The music box had fallen open so easily earlier, but looking at it now, she could see that the lid fitted firmly in place. She hesitated for a moment, and then braced her fingers against the wood to pull it open. It took a second before the lid gave; when it finally did, it popped open with a faint sigh nearly missed as the tinny, intimate music from earlier began to play.
She set it down on the desk, keeping her wand in hand as she examined the newly exposed interior. There was a motor inside, but no hint of a key or something to wind it; it glowed with the faint hint of a long-cast spell. The slender metal cylinder inside turned steadily and irrepressibly on. Each time a raised marking passed under the silver comb that ran across the center of the box, it played a note, which linked together into the hauntingly familiar melody that she'd heard in mere jumble for only a few seconds earlier.
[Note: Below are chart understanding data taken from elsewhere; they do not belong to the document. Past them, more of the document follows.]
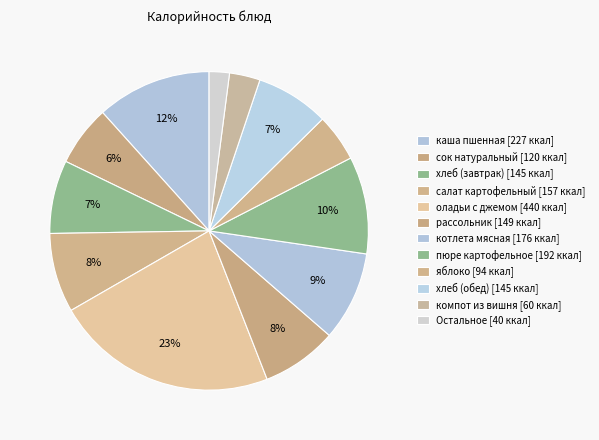

How many slices are in this pie chart?

12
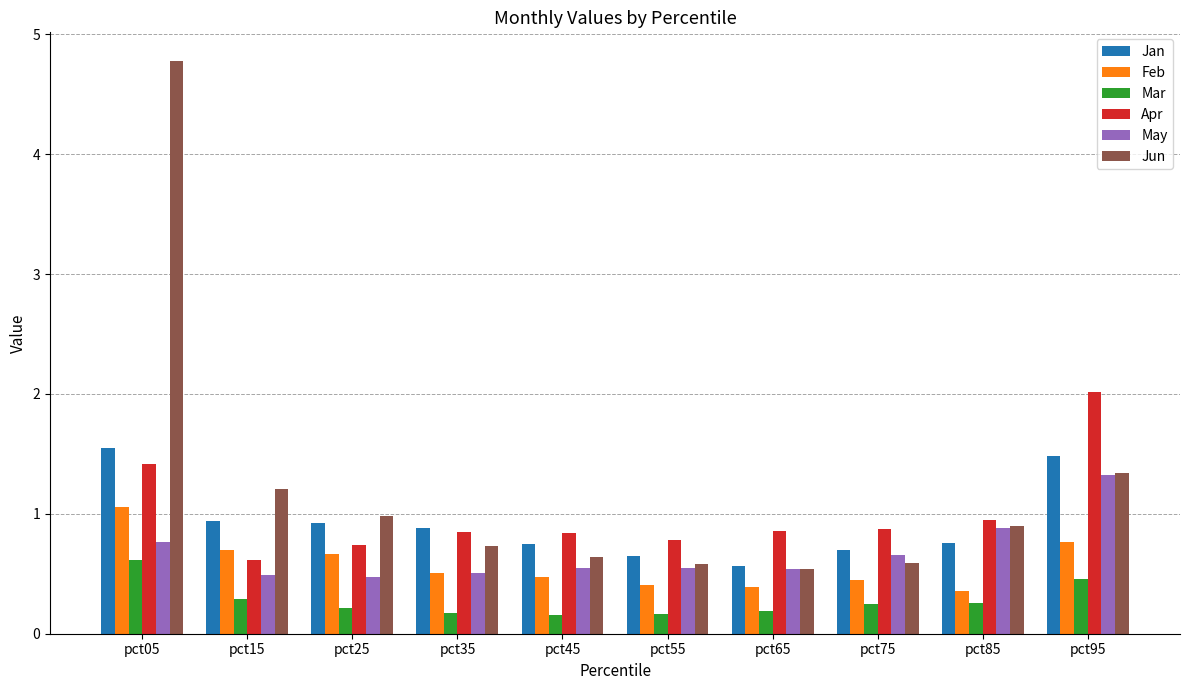

What is the lowest value of the Mar series?

0.2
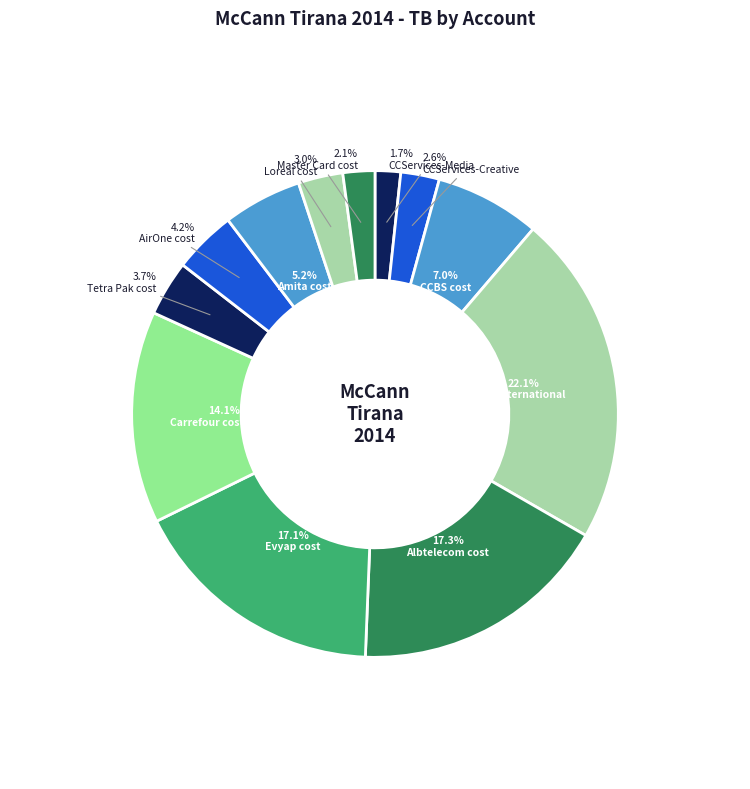

What is the smallest slice in the pie chart?

CCServices-Media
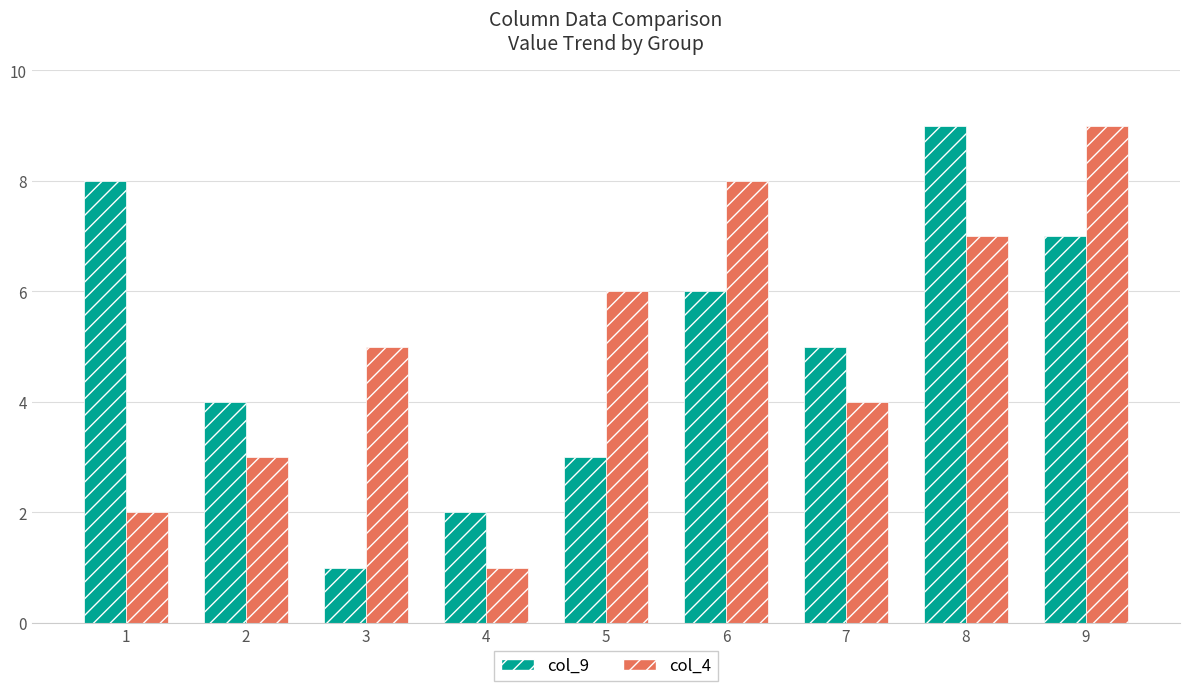

Is the value of col_4 at 1 greater than the value of col_9 at 5?

No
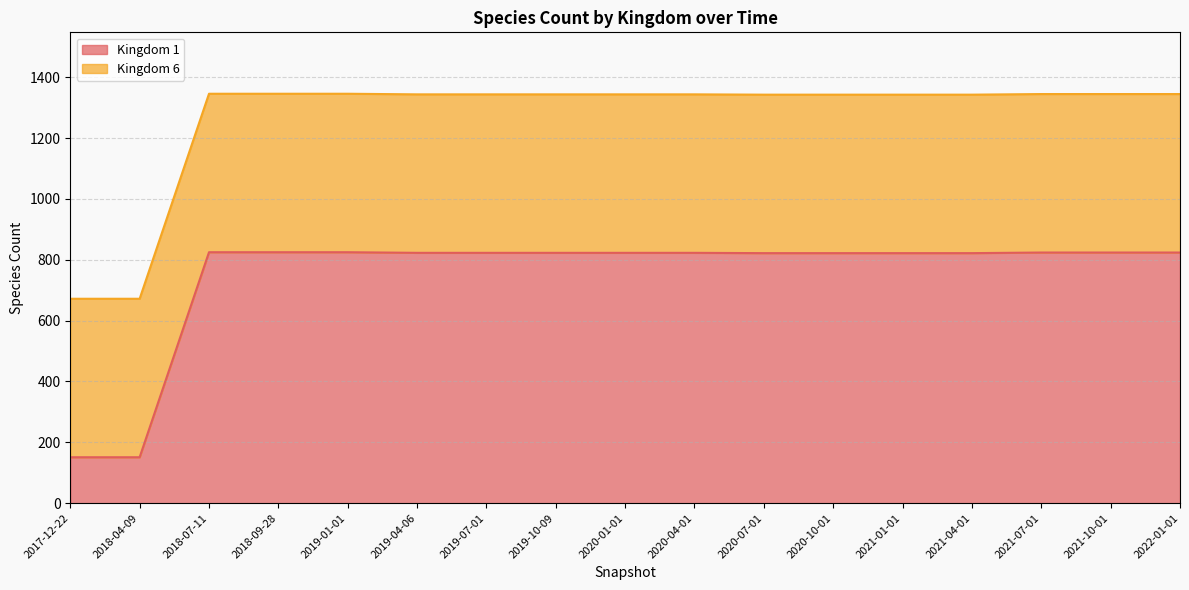

At which label is the value closest to 488?

2020-07-01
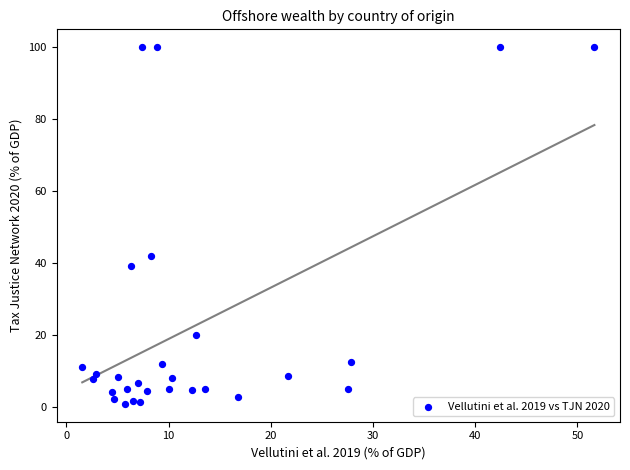

What is the range of Y values (max minus min)?

99.0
The music played on. Raizel closed her eyes as she listened, sparing a moment from her examination. She couldn't say that she knew it, but it had the same nostalgic feel as an old folk tune, at once both eerie and persistent. Still, there were odd, discordant notes mixed in with the melody, as if the wheel slipped every so often and played something off-key that didn't quite fit with the somber tune. Perhaps it was getting too old. Or perhaps whoever had made it hadn't been quite as skilled at casting the motor as they had at making the box and casting the turning charm upon it.
Biting her lip, the Cursebreaker opened her eyes and continued her inspection. The inside of the box had been lined with lead, which explained both how it had once contained the dybbuk and why she hadn't seen any hint of the spell on the motor from the outside. The lid indeed sealed tightly, even after all these years. Some minor experiments convinced her that its falling open earlier could have been no accident; whoever had handed the music box to the old man must have done so with the lid barely ajar.
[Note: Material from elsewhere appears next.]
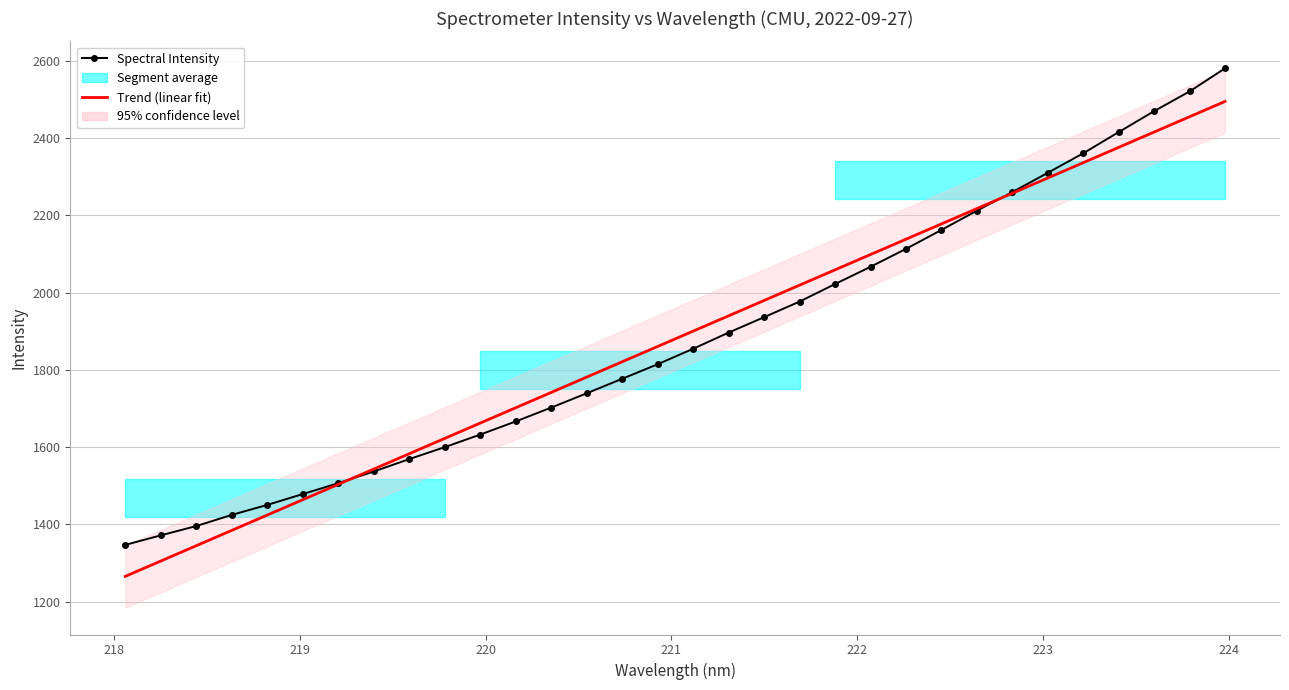

Which series has the largest range (max minus min)?

Spectral Intensity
And the motor was not the only thing inside. She found a small bunch of blonde hair, bound tightly together with a red cord; a dried rosebud, which nearly crumbled against her fingers when she touched it; three shriveled pits that looked as if they'd come from shrunken olives; and a tiny metal mezuzah, delicately made, marked with the letter Shin on the outside. When she cast
Akheta on them, they all glowed the same forest green -- the mezuzah perhaps a little older, the other objects a little younger, but all certainly near in age to the music box.
With a sigh, Raizel leaned back in her chair, her eyes half-closing as she examined the array of objects before her. The music box, made more than half a century before, with its lead-lined interior and its strange, dissonant folk tune, had surely been intended to act as a prison for the dybbuk that had been trapped inside it -- but why? And why free the dybbuk now? She fingered the small bundle of hair, wishing intently that she had managed to steal away more than just the wooden device. Perhaps there were answers in those pictures that the barmaid had found, or a way to conjure the solution to this mystery from the dybbuk itself.
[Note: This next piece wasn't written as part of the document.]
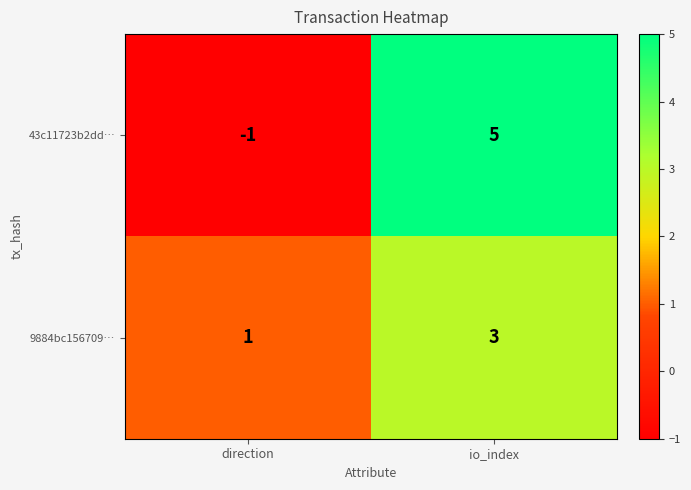

What is the minimum value shown in the chart?

-1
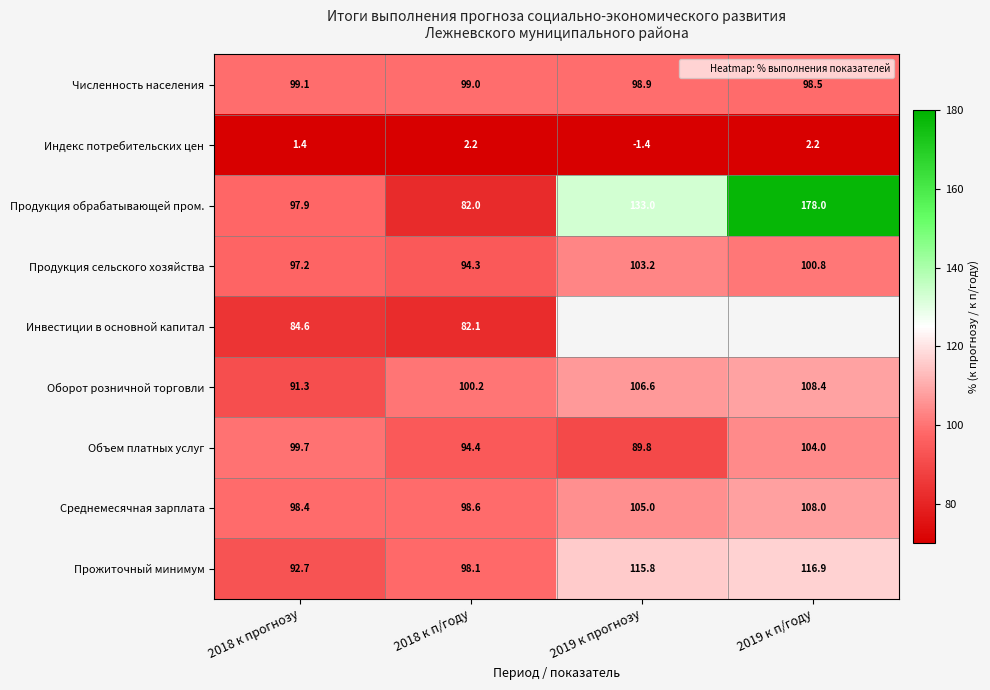

Count the number of categories in the chart.

4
But there was no way of getting her hands on any of that now. The photographs, the dybbuk, and indeed everything else related to the old wizard's death was firmly in the hands of the Ministry. The Cursebreaker rubbed her hands tiredly over her face, and then slowly began to repack the objects back inside the music box.
When she finally shut the lid, the last run of notes hung dissonant in the air, as if the tune had been left unfinished. And she would have nearly sworn that she could smell the sweet, sickly scent of dying roses, although surely it was nothing more than a trick of the senses.